Posted: Sunday, September 06, 2009

ANCHORAGE - Several members of the Metro Drug Unit have filed a complaint against the Anchorage Police Department alleging the unit is disbanding partly because of racial discrimination.

A city spokeswoman said an investigation was opened after the officers met with the director of the Anchorage Office of Equal Opportunity on Thursday to discuss their concerns.

A spokeswoman for acting police Chief Steve Smith, who has been in charge only a few weeks, said Smith had not yet heard about the complaints.

But the Rev. William Greene, chairman of the Anchorage Community Police Relations Task Force and former president of the local NAACP, said most of the officers in the unit have talked to him about their concerns.

"That's one of the most diverse units in APD, and they have done everything that they possibly could to discredit that unit," Greene said. "These officers are not being treated equally. They are being treated like second-class citizens. ... I think disbanding is a form of intimidation."

Greene said police officials, whom he declined to name, have repeatedly threatened to shut the unit down because of underperformance, though many of the officers have been officially recognized for their work.

Police spokeswoman Anita Shell told the Anchorage Daily News that Smith "says if there's a grievance out there, we're going to let it take its course and review it."

Smith has said that disbanding the unit by the end of the month will avoid duplicating efforts by federal agents with the U.S. Drug Enforcement Administration.

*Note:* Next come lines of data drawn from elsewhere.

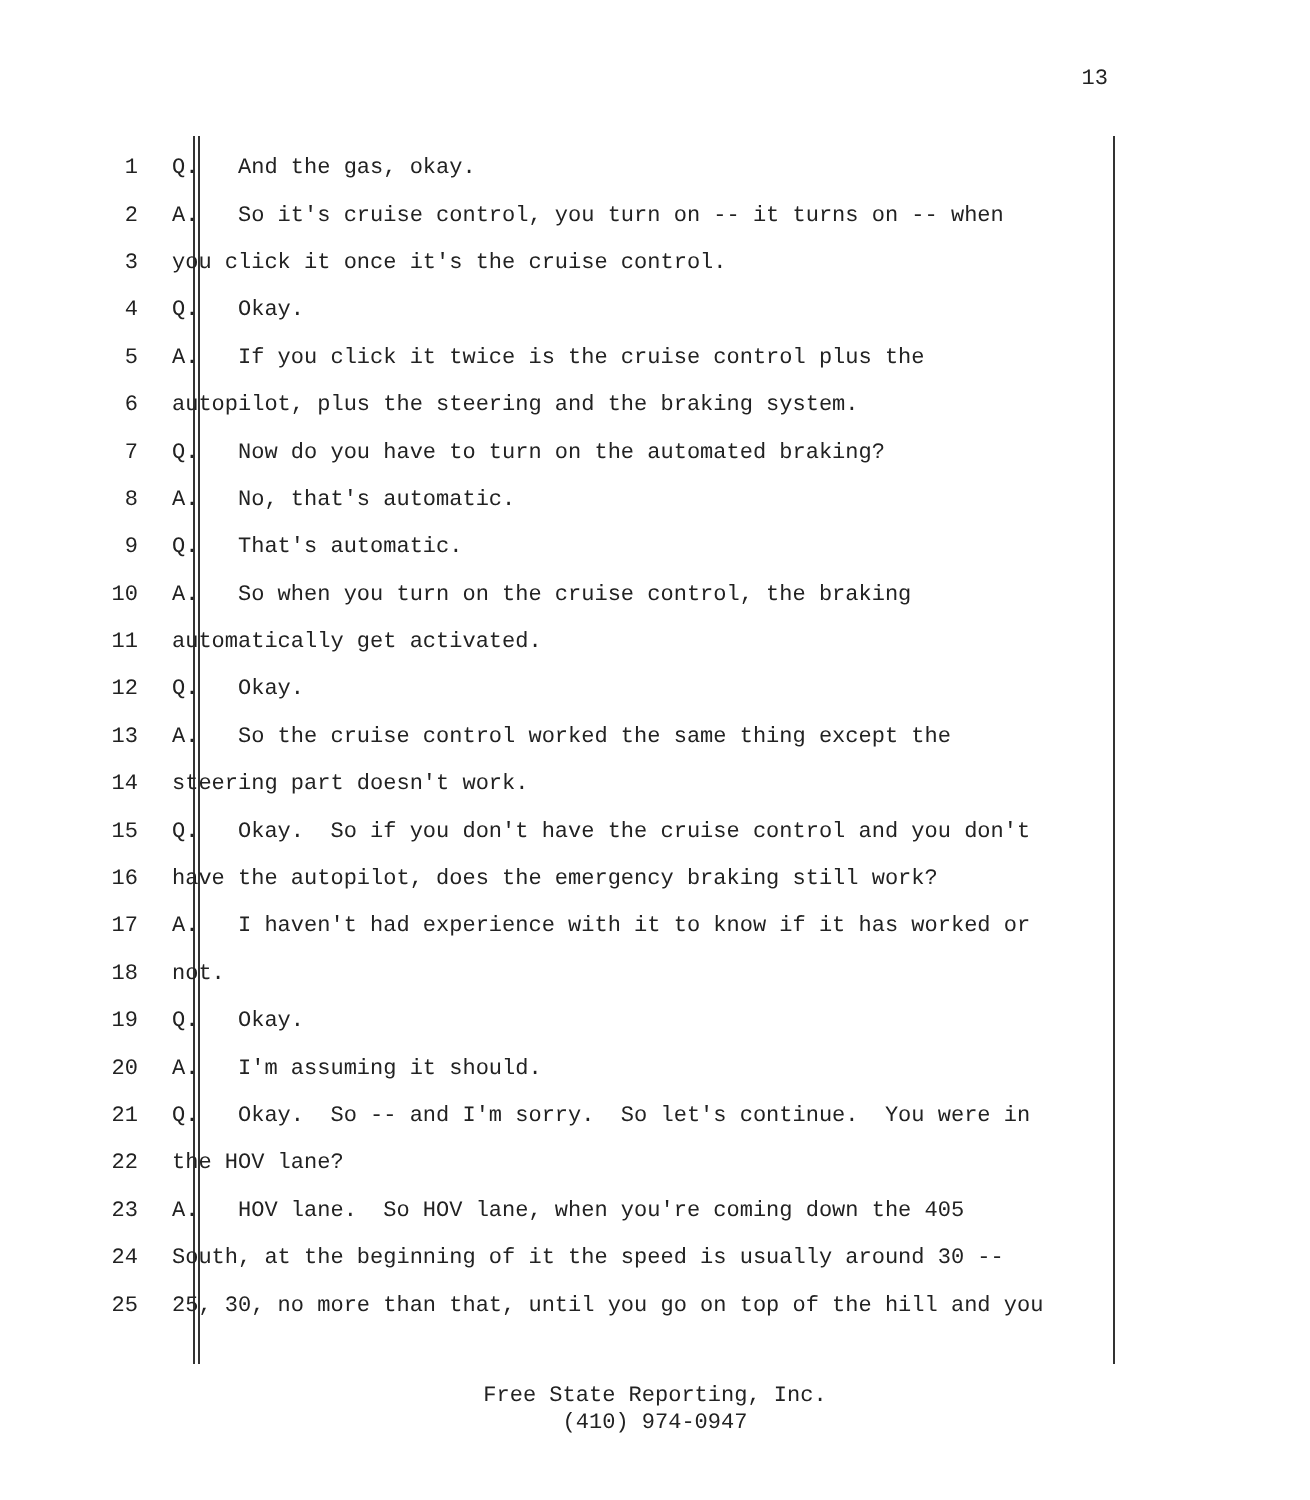13
1 Q. And the gas, okay.
2 A. So it's cruise control, you turn on -- it turns on -- when
3 you click it once it's the cruise control.
4 Q. Okay.
5 A. If you click it twice is the cruise control plus the
6 autopilot, plus the steering and the braking system.
7 Q. Now do you have to turn on the automated braking?
8 A. No, that's automatic.
9 Q. That's automatic.
10 A. So when you turn on the cruise control, the braking
11 automatically get activated.
12 Q. Okay.
13 A. So the cruise control worked the same thing except the
14 steering part doesn't work.
15 Q. Okay. So if you don't have the cruise control and you don't
16 have the autopilot, does the emergency braking still work?
17 A. I haven't had experience with it to know if it has worked or
18 not.
19 Q. Okay.
20 A. I'm assuming it should.
21 Q. Okay. So -- and I'm sorry. So let's continue. You were in
22 the HOV lane?
23 A. HOV lane. So HOV lane, when you're coming down the 405
24 South, at the beginning of it the speed is usually around 30 --
25 25, 30, no more than that, until you go on top of the hill and you
Free State Reporting, Inc.
(410) 974-0947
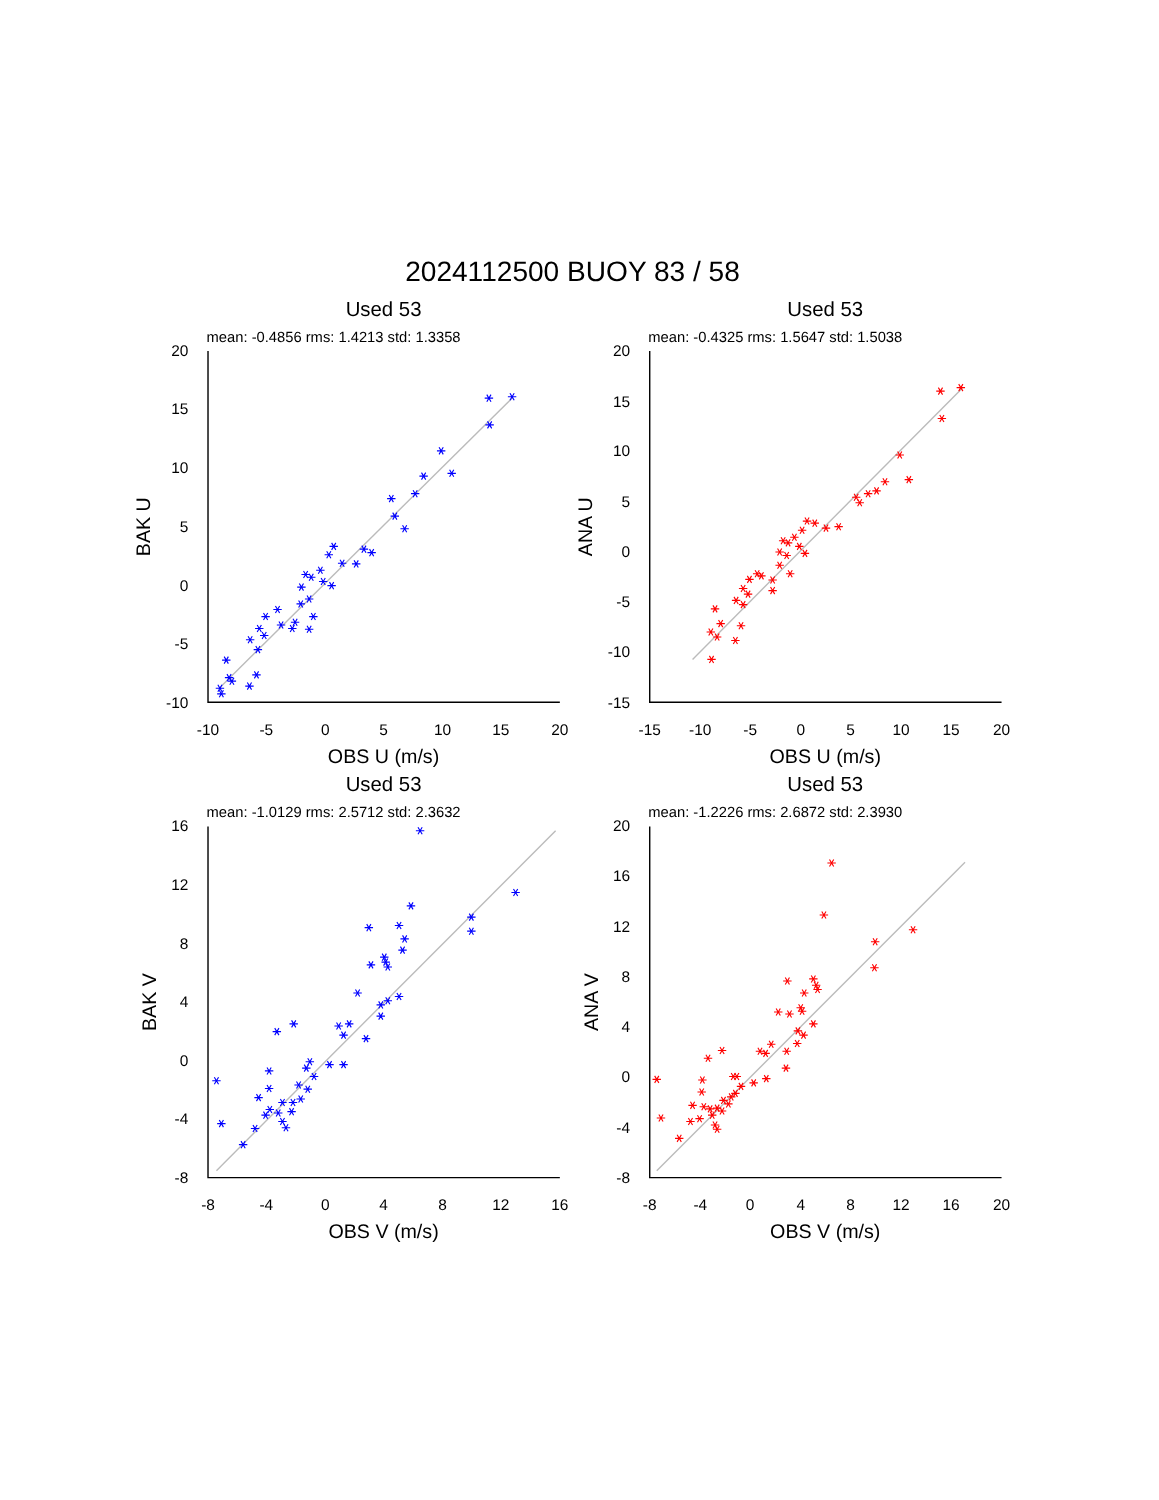2024112500 BUOY 83 / 58
Used 53
mean: -0.4856 rms: 1.4213 std: 1.3358
20
15
10
5
0
-5
-10
-10
-5
0
5
10
15
20
OBS U (m/s)
BAK U
Used 53
mean: -0.4325 rms: 1.5647 std: 1.5038
20
15
10
5
0
-5
-10
-15
-15
-10
-5
0
5
10
15
20
OBS U (m/s)
ANA U
Used 53
mean: -1.0129 rms: 2.5712 std: 2.3632
16
12
8
4
0
-4
-8
-8
-4
0
4
8
12
16
OBS V (m/s)
BAK V
Used 53
mean: -1.2226 rms: 2.6872 std: 2.3930
20
16
12
8
4
0
-4
-8
-8
-4
0
4
8
12
16
20
OBS V (m/s)
ANA V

The DEA targets high-level drug operations and investigations can take months, sometimes years, to complete.

None of the roughly eight people in the unit is being laid off, just redeployed, police Lt. Dave Parker said.

Three of them will continue working with the DEA. The others will be put into other units, including vice, which investigates street-level drug, gambling and prostitution crimes.

"They've been considering it for quite a while," Parker said. "It seems that to have two organizations mainly going after the high-level dope in town is not as effective for dealing with drugs in the neighborhoods as is having a group that very actively pursues crack houses and things like that."